(TASK INPUT begins)

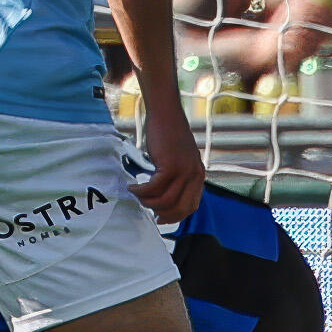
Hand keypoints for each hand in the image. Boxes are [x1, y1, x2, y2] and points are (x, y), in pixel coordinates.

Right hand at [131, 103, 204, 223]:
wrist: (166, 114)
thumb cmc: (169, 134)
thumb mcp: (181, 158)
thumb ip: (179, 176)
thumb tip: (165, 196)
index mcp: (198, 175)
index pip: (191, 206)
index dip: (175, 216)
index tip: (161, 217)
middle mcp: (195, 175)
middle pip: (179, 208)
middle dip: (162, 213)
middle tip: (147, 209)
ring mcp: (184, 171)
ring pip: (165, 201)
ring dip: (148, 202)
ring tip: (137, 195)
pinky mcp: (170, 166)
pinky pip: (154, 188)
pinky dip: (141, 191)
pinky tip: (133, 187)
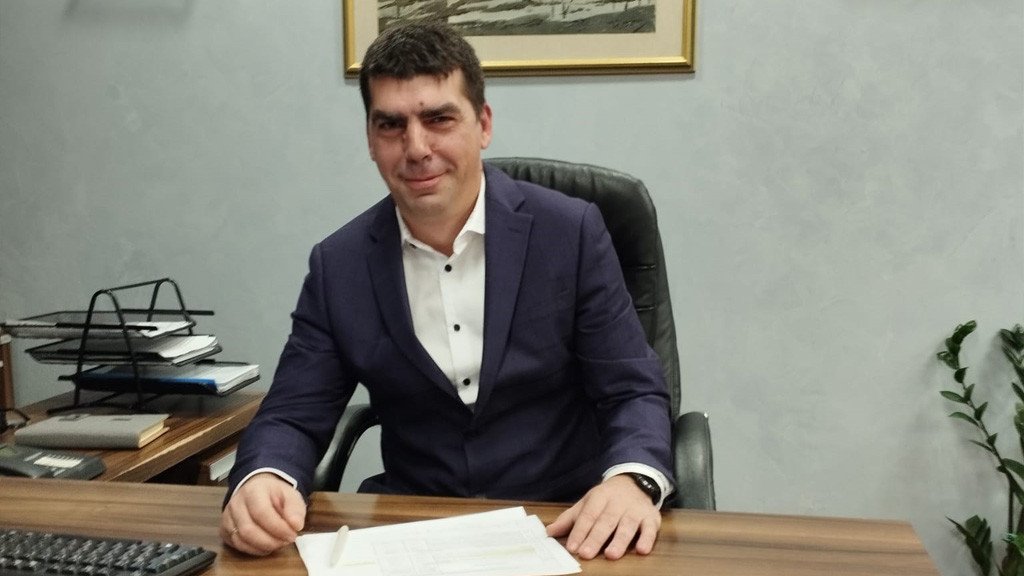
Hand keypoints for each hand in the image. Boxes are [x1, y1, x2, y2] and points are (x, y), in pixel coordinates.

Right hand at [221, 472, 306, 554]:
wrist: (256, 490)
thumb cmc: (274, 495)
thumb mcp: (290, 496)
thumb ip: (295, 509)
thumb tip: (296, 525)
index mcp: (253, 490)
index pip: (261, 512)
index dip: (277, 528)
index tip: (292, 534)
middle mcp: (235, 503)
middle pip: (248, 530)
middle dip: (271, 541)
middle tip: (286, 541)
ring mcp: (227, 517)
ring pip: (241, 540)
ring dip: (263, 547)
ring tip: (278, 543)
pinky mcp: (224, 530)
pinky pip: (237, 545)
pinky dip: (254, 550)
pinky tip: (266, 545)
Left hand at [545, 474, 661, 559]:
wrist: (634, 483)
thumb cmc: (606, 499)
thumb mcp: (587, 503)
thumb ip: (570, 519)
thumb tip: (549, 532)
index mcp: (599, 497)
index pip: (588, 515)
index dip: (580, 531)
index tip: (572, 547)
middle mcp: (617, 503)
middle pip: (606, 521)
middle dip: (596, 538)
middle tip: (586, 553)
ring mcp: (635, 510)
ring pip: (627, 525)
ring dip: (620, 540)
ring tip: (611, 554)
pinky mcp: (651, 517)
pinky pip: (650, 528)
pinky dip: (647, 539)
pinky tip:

(TASK INPUT ends)

■ WHAT IS REQUIRED ■
Restate, word for word, the entries above, dropping any picture.

■ SOLUTION ■
Hand keypoints for each hand in the image. Boxes are [x1, y1, x2, y2] and points are (x, y), in pixel coordinates.

Right hand at [131, 103, 204, 223]:
wrist: (166, 114)
thumb cmc: (169, 134)
thumb mcp: (181, 158)
thumb ip: (179, 176)
thumb tip: (165, 196)
index mcp: (198, 175)
index pip: (191, 206)
index dip: (175, 216)
index tip: (161, 217)
middle mcp: (195, 175)
middle pip: (179, 208)
middle dip: (162, 213)
middle tip: (147, 209)
ring mcp: (184, 171)
ring pip: (165, 201)
ring dip: (148, 202)
ring tip: (137, 195)
pinky mcp: (170, 166)
pinky pip: (154, 188)
pinky dip: (141, 191)
pinky tip: (133, 187)
Hand keypoints for each hand in the image. Boxes are [x1, y1, x2, y2] and points are (x, y), in pixel coordinates.

Right hand at [221, 472, 306, 554]:
wrist: (256, 490)
thumb cmc: (274, 495)
thumb mcp: (290, 496)
thumb ip: (295, 509)
thumb tip: (296, 525)
index mcp: (253, 490)
index pip: (261, 512)
index dip: (277, 528)
index tip: (292, 534)
middle mcp: (235, 503)
middle pip: (248, 530)
middle dip: (271, 541)
middle tip: (286, 541)
ring mcp: (227, 517)
ring pip: (241, 540)
ring dip: (263, 547)
ring tip: (278, 543)
pinky mcp: (224, 530)
pinky pip: (237, 545)
pinky dip: (254, 550)
pinky tip: (266, 545)
Left hand at [545, 474, 661, 559]:
wrist: (634, 483)
thumb cmc: (606, 499)
thumb mcp: (587, 503)
thumb ip: (570, 519)
thumb tip: (549, 532)
index mcp: (599, 497)
index pip: (588, 515)
index dip: (580, 531)
index tip: (572, 547)
middle mcp: (617, 503)
middle pip: (606, 521)
middle dip: (596, 538)
middle tip: (586, 553)
ring mcp: (635, 510)
ring pip: (627, 525)
ring dip: (620, 540)
ring tip: (611, 554)
pinky mcp: (651, 517)
pinky pip: (650, 528)
pinky dip: (647, 539)
pinky tip:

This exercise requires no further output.